(Entries taken from a collection)
========

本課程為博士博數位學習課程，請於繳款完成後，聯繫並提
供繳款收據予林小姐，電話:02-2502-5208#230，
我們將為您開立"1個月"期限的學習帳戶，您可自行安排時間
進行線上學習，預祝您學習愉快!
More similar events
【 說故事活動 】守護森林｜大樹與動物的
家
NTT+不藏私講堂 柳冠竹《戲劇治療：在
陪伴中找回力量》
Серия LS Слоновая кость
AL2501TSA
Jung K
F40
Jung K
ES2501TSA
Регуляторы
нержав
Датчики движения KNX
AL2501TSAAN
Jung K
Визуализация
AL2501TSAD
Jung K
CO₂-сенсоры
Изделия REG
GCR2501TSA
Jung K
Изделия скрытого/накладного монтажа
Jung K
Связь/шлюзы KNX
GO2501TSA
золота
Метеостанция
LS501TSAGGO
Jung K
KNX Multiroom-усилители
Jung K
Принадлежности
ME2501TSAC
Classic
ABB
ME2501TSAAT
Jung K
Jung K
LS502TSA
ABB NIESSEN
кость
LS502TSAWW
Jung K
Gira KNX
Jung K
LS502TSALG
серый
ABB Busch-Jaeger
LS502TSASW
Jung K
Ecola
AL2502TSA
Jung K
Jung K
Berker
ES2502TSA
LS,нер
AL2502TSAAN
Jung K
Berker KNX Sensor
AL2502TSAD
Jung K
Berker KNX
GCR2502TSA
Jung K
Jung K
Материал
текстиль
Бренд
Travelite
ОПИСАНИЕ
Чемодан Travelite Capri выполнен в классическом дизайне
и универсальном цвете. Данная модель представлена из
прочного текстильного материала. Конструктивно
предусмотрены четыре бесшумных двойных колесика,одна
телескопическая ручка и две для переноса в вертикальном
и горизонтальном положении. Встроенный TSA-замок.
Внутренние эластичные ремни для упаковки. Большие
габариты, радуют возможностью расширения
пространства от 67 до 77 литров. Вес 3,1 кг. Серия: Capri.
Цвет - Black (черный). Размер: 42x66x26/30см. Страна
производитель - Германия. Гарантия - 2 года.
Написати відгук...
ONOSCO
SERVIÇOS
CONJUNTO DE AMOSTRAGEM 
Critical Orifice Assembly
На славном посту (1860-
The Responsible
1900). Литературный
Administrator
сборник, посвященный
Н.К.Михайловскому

========

— Action item —
Give back the lines above exactly, from the one with "и универсальном цвете." through the last line.

— Answer space —
и универсальном цвете. Данная модель представлена из
прочного текстильного материала. Конструктивно
предусмотрены четыре бесшумных двойных колесика,одна
телескопическая ручка и две для переноса в вертикальном
и горизонтальном положении. Встроенный TSA-замок.
Внутренние эластичные ремни для упаковки. Большие
габариты, радуют возможностью расширения
пространства от 67 до 77 литров. Вес 3,1 кг. Серия: Capri.
Цвет - Black (черный). Размер: 42x66x26/30см. Страна
производитель - Германия. Гарантия - 2 года.
Написати відгук...
ONOSCO
SERVIÇOS
CONJUNTO DE AMOSTRAGEM 
Critical Orifice Assembly
На славном посту (1860-
The Responsible
1900). Литературный
Administrator
сборник, посвященный
Н.К.Михайловскому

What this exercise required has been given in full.